Even Michael’s usually disinterested ice-blue eyes drifted to Diel then, his tongue licking along teeth that had been cosmetically lengthened and sharpened into fangs.
“Pain …” Diel rasped. The collar buzzed at the quickening of his pulse. “Lots and lots of pain.” His brothers shifted on their feet, their slow breaths turning into heavy pants. “Agonized screams. And blood. Lots of spilled blood dripping from their chests, their throats and their eyes.” Diel’s eyes whipped to Michael’s as the youngest brother lifted his hand and bit down on the flesh of his palm beneath his thumb. Blood spilled into Michael’s mouth, crimson streams running down his chin and onto his bare chest. Michael pulled his hand away from his lips and smothered the blood onto his torso, over the Fallen brand that they all wore with pride.
Electric shocks snapped at the ruined skin underneath Diel’s collar in warning.
“Breathe.” Diel turned toward the sound of Gabriel coming up behind him. “Control it. Steady your breathing.” The monster inside him hissed at Gabriel, the one who held it back. Diel had never been able to control himself, ever. But he closed his eyes and did as Gabriel said. The crackling of the collar decreased to a low, steady hum. Eventually, Diel opened his eyes. Sela stayed beside him until he was steady, then Diel tossed off his shirt, preparing to train. Gabriel’s priest’s uniform had gone and he was dressed in sweatpants, his torso bare but for the Fallen brand that marred his skin.
Gabriel nodded at Diel in reassurance, but Diel’s eyes fell to the small remote in Gabriel’s palm, fixated on it. Gabriel always reduced its power when they trained, took away the pulse-trigger function.
“Let’s go,” Gabriel said to his brothers, and took off running around the perimeter of the huge gym.
Diel cracked his hands and neck and fell into step. He felt the moment Gabriel lowered the charge on the collar. In a flash, the monster inside shifted from its containment and began to seep its darkness into Diel’s bloodstream, his muscles, his damaged soul. The twitch of his head stopped, and the world around him sharpened into focus. He felt the presence of his brothers around him, heard their breaths, smelled the sweat on their skin. He felt the calling of the blades and other practice weapons that hung from the walls.

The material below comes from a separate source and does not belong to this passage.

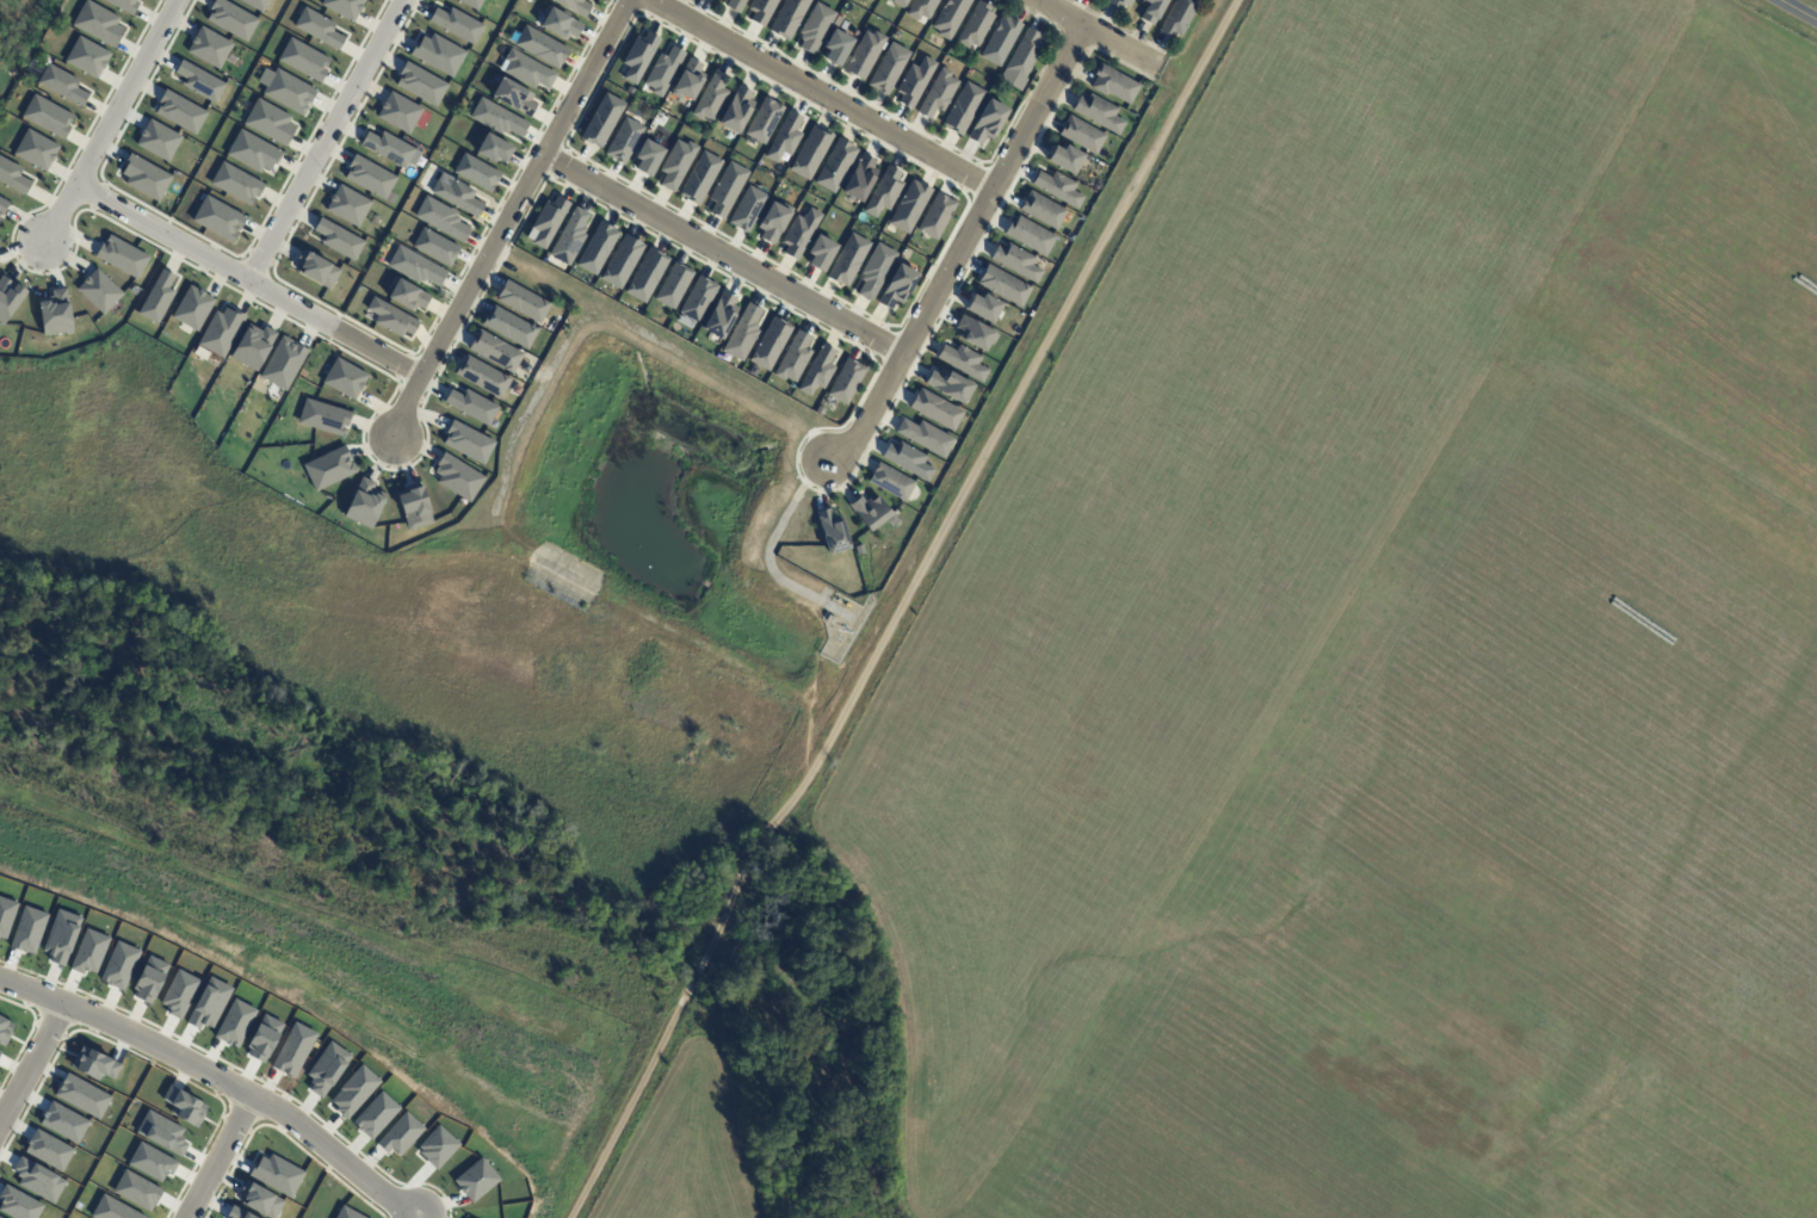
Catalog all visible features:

The monster wanted him to escape, to use this opportunity to run. But it was the one need Diel always fought back. Despite the evil inside him, despite his monster’s ever-growing need to be untethered from the collar and set free to kill whoever and whenever he wanted, these men were Diel’s family. These men were his brothers. They were all he had—that was what kept Diel willing to take the frequent electric shocks. He didn’t know who the hell he was without them. He never planned to find out.

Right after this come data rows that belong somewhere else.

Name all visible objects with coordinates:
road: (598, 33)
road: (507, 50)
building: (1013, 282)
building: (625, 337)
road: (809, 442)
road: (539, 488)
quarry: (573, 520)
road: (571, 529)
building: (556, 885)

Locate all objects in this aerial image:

When Gabriel had freed them from Purgatory years ago, when he had brought them home, baptized them “the Fallen,” implemented their rules and purpose, he had also made sure they all knew how to fight. He had brought in experts to teach them. The Fallen had stealth. They could fight. They could exist in darkness and rid the world of people it was better off without. They were as trained as any military unit would ever be. But where others killed to keep people safe, the Fallen killed because, for them, there was simply no other choice.
“Diel,” Gabriel said after an hour of pushing through moves. Diel looked at Gabe. He was drenched in sweat—they all were, but Diel’s blood was still rushing through his veins, adrenaline still coursing through him at a blistering speed.

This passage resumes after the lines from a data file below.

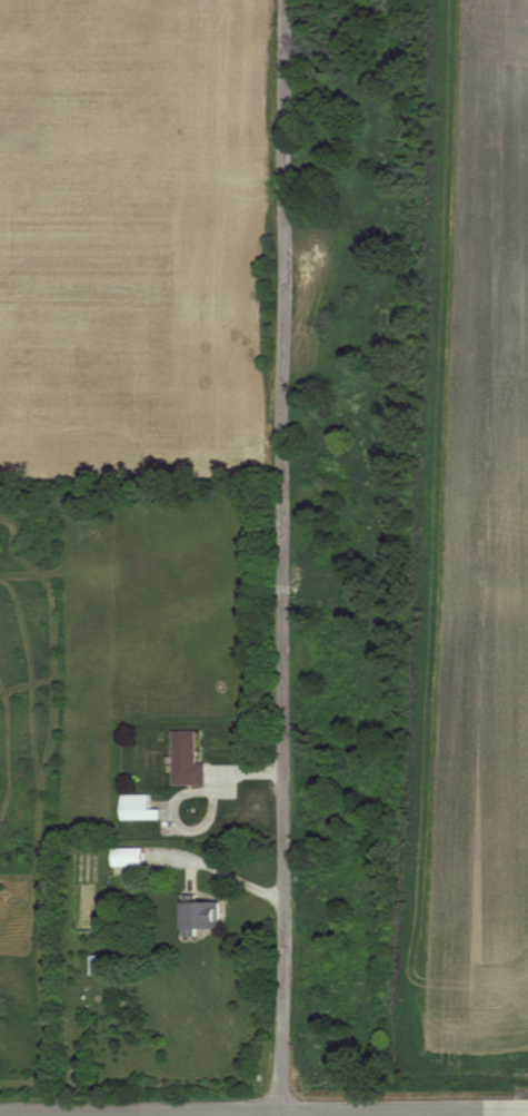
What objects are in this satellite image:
road: (284, 557)
building: (187, 760)
building: (128, 857)
building: (202, 917)
building: (99, 965)
road: (519, 1106)
road: (255, 1107)

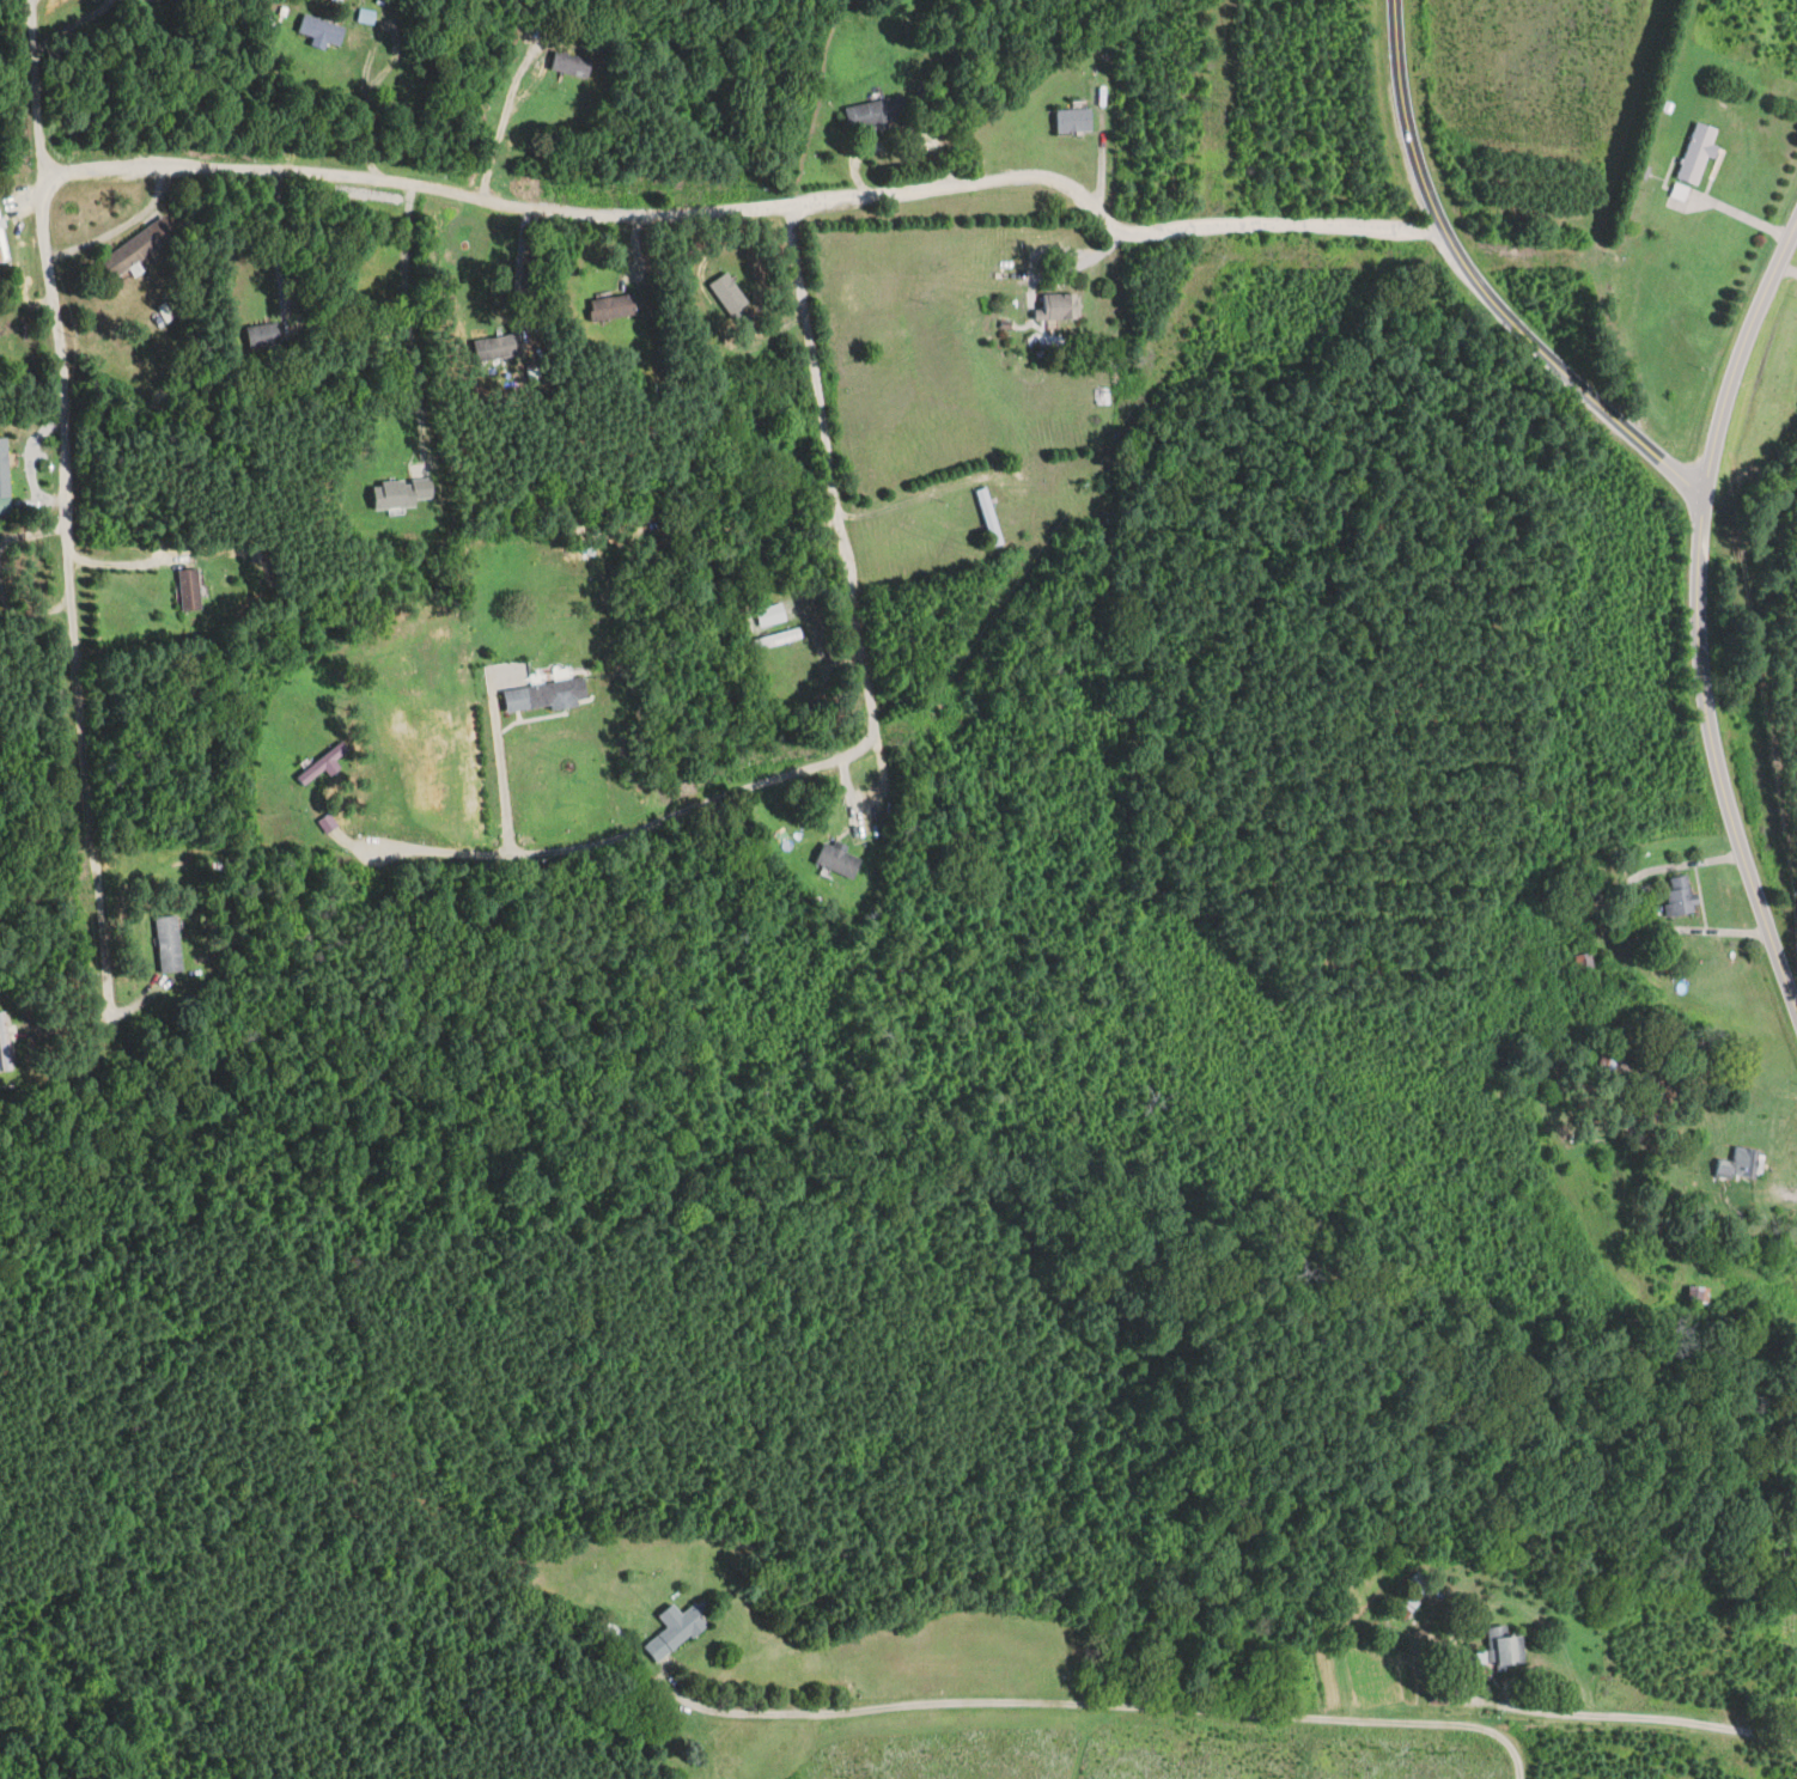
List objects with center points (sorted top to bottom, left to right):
road: (73, 24)
building: (323, 30)
road: (368, 58)
building: (572, 65)
road: (506, 114)
building: (875, 114)
building: (1074, 121)
road: (902, 140)
building: (1698, 153)
road: (753, 205)
road: (1796, 218)
road: (1796, 220)
building: (2, 243)
road: (276, 244)
building: (140, 246)
road: (521, 263)
road: (1076, 263)
road: (1480, 287)
building: (730, 293)
building: (1058, 305)
building: (614, 307)
road: (410, 323)
building: (263, 334)
building: (494, 348)
building: (4, 468)
road: (68, 508)
building: (989, 516)
building: (192, 589)
road: (1696, 613)
building: (770, 615)
building: (775, 639)
building: (547, 695)
road: (868, 725)
building: (322, 764)
road: (505, 778)
building: (838, 860)
building: (1682, 895)
building: (168, 944)
building: (5, 1043)
building: (1741, 1164)
building: (1699, 1295)
building: (1403, 1607)
building: (676, 1630)
building: (611, 1636)
building: (1504, 1648)
road: (1096, 1705)
road: (1657, 1720)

Gabriel nodded at the rest of the brothers. They all turned to the wall, taking practice weapons in their hands. One by one they surrounded Diel. Diel’s blue eyes locked on each of them in confusion.
Gabriel held up the remote. Diel stopped breathing. “I know you’re finding things hard right now.” Gabriel sighed, and Diel saw what looked like sympathy, and maybe guilt, flash across his face. Diel’s attention snagged on the collar’s remote again. “I know the darkness inside of you is stronger, more persistent than ever before. Since Purgatory …” On cue, the monster prowled inside Diel, waiting for whatever was about to happen with teeth bared.
Gabriel stepped back, and Diel’s gaze fixed once again on his brothers. “We want to help you.” Diel’s head twitched as he took in Bara’s sadistic smile and the chain he held in his hands, Uriel’s tattooed neck cracking and the metal pole in his grip. Raphael’s golden eyes and the rope he repeatedly made into a noose, then unraveled it only to start again. Michael, who wore metal claws, blunted for training, on each of his fingertips. Then Sela, his best friend, holding a wooden katana and nodding encouragingly at Diel.